◆ **Page text**:

=-=-=-=-=

While Daniel and Betty lead the effort to resurrect the issue with an emergency all-nighter work session, Wilhelmina and Marc interrupt to announce their new magazine, SLATER, and recruit many MODE staff. As Wilhelmina leaves, Marc tempts Amanda to defect, but she turns him down, thus ending their partnership.

In the all-night chaos, Daniel places Sheila in charge and in turn finds replacements to do new articles, with Henry being tasked with writing a food column and Amanda volunteering to write the "Hot or Not" section. Unfortunately Sheila is not happy about having Amanda on the team and Amanda struggles to impress her. When Amanda sees a pizza delivery guy's uniform, she finally comes up with an article, but as she shows off her design, Sheila scraps Amanda's article and condescendingly tells her that she should not try to live up to Fey Sommers' name. At the love dungeon, a distressed Amanda tells Christina that she hopes that when she finds her father, maybe she will know what type of talent that she might actually have.

Alexis takes on the task of getting the printers to extend their hours, but as she goes to the printer's office in an effort to charm him, she discovers that he has left the business to a dwarf-like successor, Harvey Milfree. After the two bicker and bluff all night, they end up discussing how both are "different" and how their fathers treated them. Once the conversation is over, Harvey agrees to keep the presses open, much to Alexis' delight.

=-=-=-=-=

◆ **Supplied data**:
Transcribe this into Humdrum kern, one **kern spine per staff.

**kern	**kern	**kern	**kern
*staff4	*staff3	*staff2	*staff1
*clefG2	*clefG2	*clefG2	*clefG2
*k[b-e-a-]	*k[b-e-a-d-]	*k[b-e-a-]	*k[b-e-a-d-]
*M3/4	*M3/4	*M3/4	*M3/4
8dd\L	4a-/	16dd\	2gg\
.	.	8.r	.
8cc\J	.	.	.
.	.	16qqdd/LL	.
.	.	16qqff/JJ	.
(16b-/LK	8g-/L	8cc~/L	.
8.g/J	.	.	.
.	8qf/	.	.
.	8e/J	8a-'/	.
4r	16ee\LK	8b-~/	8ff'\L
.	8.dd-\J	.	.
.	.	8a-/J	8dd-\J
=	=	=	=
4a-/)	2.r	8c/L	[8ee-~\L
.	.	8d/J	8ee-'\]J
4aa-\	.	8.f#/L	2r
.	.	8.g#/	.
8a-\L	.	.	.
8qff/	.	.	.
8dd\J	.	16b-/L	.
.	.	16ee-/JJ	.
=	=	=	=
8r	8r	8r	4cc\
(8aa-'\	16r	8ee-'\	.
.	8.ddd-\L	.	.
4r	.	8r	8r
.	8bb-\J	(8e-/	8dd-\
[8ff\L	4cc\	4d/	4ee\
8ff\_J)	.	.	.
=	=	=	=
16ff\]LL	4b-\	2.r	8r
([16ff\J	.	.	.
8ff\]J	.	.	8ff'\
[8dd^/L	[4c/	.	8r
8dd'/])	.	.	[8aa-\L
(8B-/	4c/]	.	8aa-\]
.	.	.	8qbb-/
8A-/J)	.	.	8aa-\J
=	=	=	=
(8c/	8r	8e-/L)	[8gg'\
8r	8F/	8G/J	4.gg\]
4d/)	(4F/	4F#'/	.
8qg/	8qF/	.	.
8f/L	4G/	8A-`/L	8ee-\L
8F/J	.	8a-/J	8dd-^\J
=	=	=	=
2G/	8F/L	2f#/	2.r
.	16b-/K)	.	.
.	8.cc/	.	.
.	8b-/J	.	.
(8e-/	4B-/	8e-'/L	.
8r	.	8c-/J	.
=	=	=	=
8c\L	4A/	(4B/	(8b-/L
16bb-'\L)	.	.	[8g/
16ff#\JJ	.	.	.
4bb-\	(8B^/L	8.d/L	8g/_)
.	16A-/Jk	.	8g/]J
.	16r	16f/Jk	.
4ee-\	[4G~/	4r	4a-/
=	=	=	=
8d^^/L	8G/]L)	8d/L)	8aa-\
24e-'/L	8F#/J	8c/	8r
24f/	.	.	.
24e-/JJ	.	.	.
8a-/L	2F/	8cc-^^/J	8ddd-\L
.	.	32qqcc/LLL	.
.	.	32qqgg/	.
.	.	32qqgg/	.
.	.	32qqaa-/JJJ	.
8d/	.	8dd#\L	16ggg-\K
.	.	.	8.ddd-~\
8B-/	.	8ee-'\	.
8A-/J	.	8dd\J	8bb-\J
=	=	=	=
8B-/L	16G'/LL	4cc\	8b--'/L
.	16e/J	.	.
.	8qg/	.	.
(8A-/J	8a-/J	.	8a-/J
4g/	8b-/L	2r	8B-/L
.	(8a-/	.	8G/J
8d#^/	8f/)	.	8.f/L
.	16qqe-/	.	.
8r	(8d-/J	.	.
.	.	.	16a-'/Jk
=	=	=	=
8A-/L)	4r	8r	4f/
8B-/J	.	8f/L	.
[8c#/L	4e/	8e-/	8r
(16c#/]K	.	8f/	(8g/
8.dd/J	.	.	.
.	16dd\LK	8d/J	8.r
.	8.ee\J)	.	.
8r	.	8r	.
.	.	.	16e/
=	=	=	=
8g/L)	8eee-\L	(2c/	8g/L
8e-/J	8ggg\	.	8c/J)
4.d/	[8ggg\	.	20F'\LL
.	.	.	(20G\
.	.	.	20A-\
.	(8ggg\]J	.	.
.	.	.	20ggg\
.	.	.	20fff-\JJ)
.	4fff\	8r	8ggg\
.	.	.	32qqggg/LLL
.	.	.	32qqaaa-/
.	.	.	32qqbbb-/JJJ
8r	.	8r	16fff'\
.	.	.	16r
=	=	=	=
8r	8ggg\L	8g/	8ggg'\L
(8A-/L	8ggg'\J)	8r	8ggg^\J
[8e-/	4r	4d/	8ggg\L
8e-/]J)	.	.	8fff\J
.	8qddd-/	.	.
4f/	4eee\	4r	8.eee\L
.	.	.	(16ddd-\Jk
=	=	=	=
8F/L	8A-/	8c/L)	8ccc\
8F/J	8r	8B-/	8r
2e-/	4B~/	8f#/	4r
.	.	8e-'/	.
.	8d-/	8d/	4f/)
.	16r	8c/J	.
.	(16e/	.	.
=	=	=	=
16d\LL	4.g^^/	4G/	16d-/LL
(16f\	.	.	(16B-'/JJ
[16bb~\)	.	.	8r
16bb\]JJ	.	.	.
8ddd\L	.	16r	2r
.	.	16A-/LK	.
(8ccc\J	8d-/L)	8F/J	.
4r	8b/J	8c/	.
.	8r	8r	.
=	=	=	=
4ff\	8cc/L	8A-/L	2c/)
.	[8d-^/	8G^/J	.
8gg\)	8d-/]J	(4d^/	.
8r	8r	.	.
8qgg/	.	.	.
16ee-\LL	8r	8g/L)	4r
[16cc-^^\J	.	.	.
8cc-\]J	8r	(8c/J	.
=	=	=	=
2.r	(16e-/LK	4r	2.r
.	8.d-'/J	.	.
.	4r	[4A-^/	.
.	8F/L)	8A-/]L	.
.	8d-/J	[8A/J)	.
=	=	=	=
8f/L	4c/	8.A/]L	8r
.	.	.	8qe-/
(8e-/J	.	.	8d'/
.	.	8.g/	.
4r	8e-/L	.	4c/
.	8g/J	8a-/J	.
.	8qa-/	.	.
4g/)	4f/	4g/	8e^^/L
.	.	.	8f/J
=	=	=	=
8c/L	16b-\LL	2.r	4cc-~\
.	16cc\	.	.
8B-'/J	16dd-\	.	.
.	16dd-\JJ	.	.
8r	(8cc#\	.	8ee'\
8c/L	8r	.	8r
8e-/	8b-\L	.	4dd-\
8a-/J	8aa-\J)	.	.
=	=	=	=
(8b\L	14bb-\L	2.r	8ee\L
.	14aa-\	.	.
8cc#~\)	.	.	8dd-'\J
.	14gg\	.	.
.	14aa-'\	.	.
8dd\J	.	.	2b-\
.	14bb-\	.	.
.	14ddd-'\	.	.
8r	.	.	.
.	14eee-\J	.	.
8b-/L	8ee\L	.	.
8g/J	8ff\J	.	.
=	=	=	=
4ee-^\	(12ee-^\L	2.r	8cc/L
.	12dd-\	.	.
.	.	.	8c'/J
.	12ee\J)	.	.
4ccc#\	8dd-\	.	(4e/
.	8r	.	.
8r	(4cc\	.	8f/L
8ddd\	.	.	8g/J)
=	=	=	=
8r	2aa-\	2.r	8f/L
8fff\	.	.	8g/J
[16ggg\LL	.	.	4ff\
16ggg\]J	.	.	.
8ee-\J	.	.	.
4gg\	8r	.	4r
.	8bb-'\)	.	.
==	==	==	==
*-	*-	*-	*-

=-=-=-=-=

◆ **Exercise objective**: List every person named in the paragraph of the plot summary that begins "In the all-night chaos." Rely on the plot summary alone.

◆ **Answer to the problem**: Daniel, Sheila, Henry, Amanda, Fey Sommers, Christina